■ ASSIGNED TASK:
Each line of the records below that holds "Rating" should be returned.

-------- EXERCISE DATA

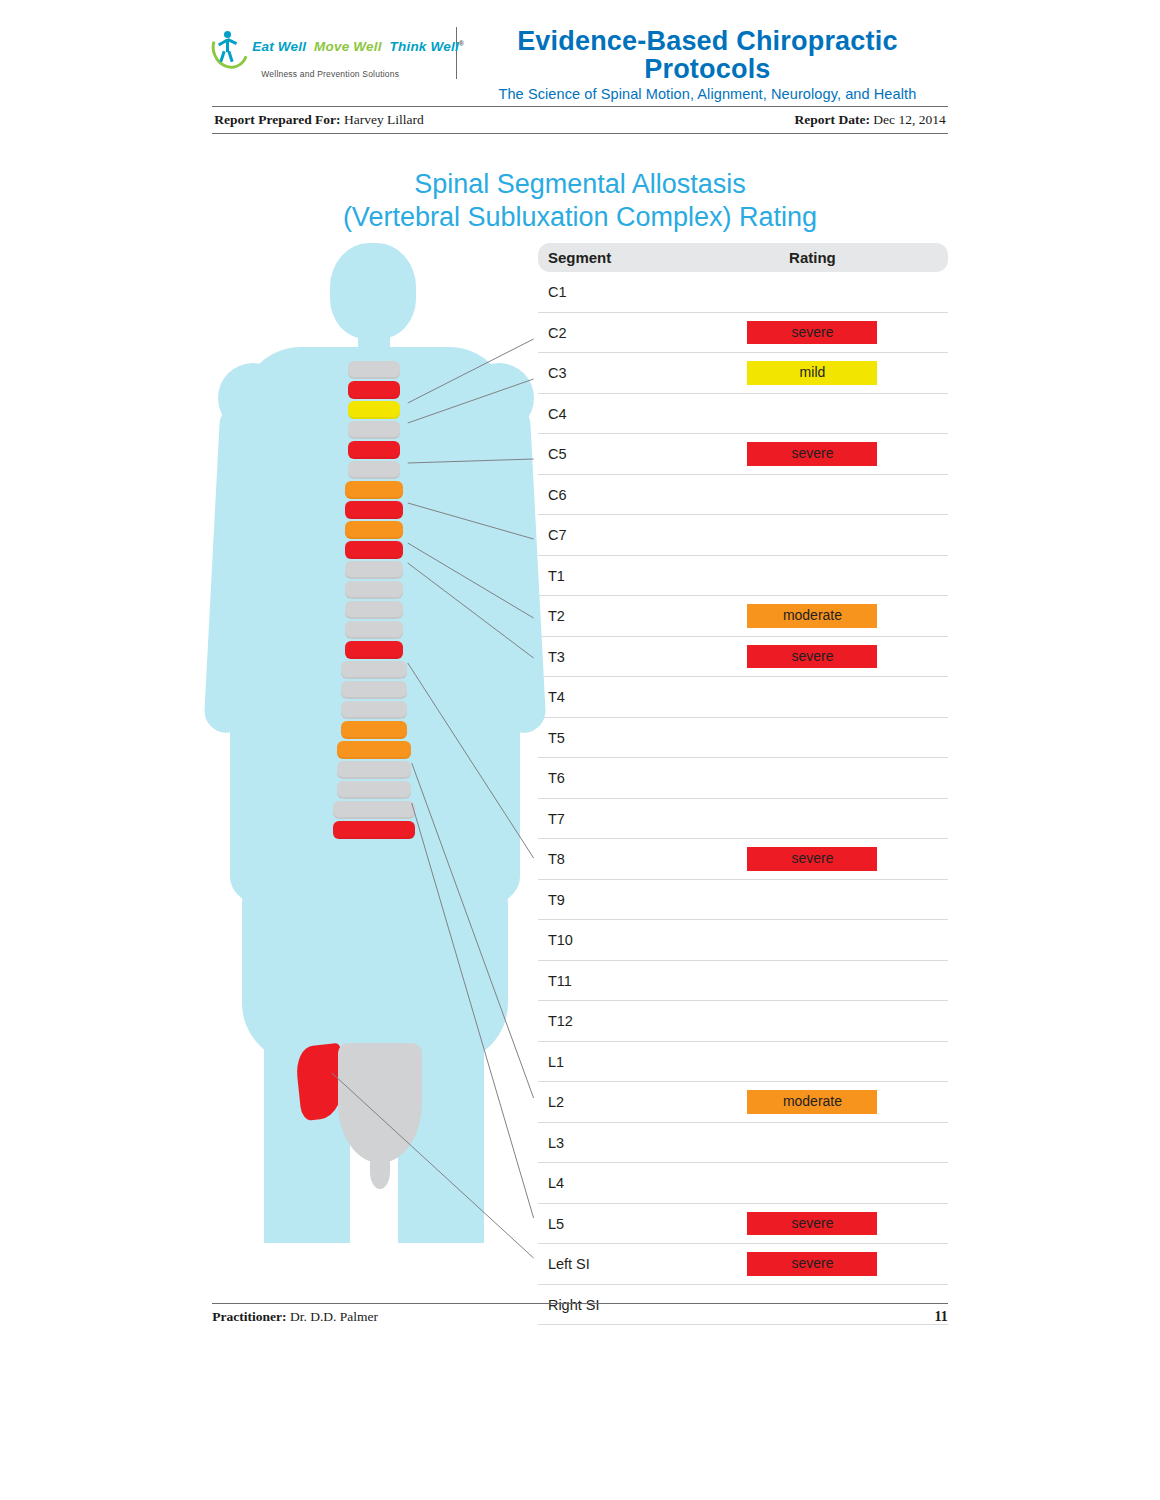Eat Well Move Well Think Well®
Wellness and Prevention Solutions
Evidence-Based Chiropractic Protocols
The Science of Spinal Motion, Alignment, Neurology, and Health
Report Prepared For: Harvey Lillard
Report Date: Dec 12, 2014
Spinal Segmental Allostasis
(Vertebral Subluxation Complex) Rating
| Segment | Rating |
| --- | --- |
| C1 | |
| C2 | severe |
| C3 | mild |
| C4 | |
| C5 | severe |
| C6 | |
| C7 | |
| T1 | |
| T2 | moderate |
| T3 | severe |
| T4 | |
| T5 | |
| T6 | |
| T7 | |
| T8 | severe |
| T9 | |
| T10 | |
| T11 | |
| T12 | |
| L1 | |
| L2 | moderate |
| L3 | |
| L4 | |
| L5 | severe |
| Left SI | severe |
| Right SI | |
Practitioner: Dr. D.D. Palmer
11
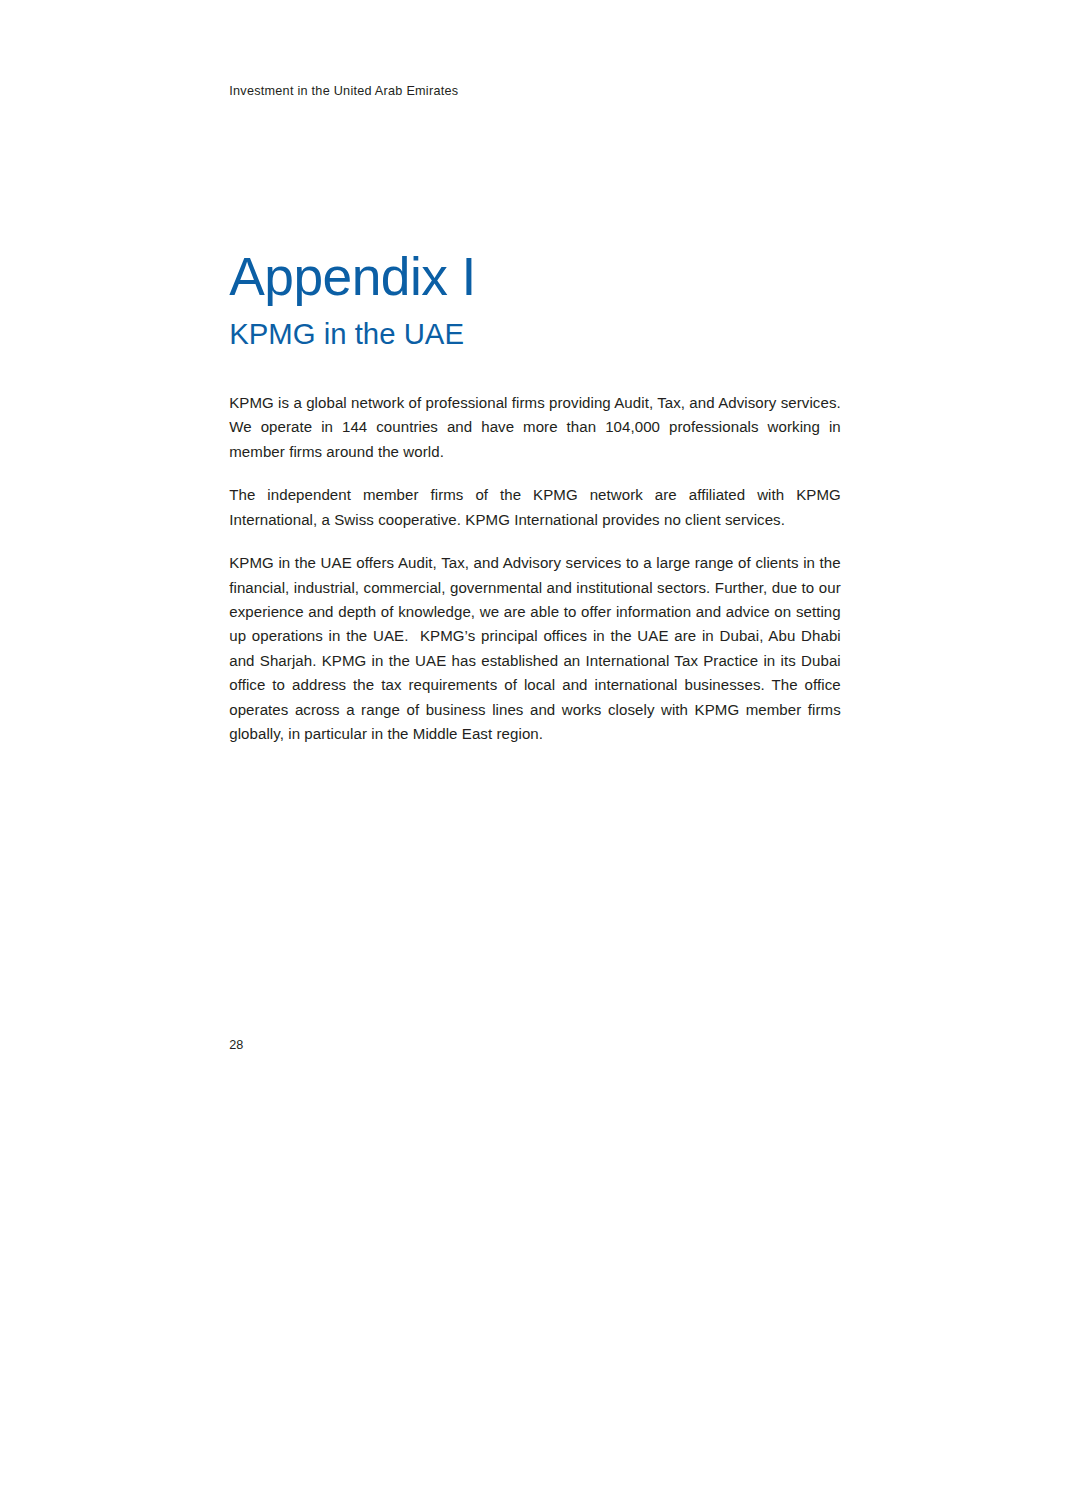Investment in the United Arab Emirates
Appendix I
KPMG in the UAE
KPMG is a global network of professional firms providing Audit, Tax, and Advisory services. We operate in 144 countries and have more than 104,000 professionals working in member firms around the world.
The independent member firms of the KPMG network are affiliated with KPMG International, a Swiss cooperative. KPMG International provides no client services.
KPMG in the UAE offers Audit, Tax, and Advisory services to a large range of clients in the financial, industrial, commercial, governmental and institutional sectors. Further, due to our experience and depth of knowledge, we are able to offer information and advice on setting up operations in the UAE. KPMG’s principal offices in the UAE are in Dubai, Abu Dhabi and Sharjah. KPMG in the UAE has established an International Tax Practice in its Dubai office to address the tax requirements of local and international businesses. The office operates across a range of business lines and works closely with KPMG member firms globally, in particular in the Middle East region.
28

----------------

■ THE COMPLETED TASK:
(Vertebral Subluxation Complex) Rating
| Segment | Rating |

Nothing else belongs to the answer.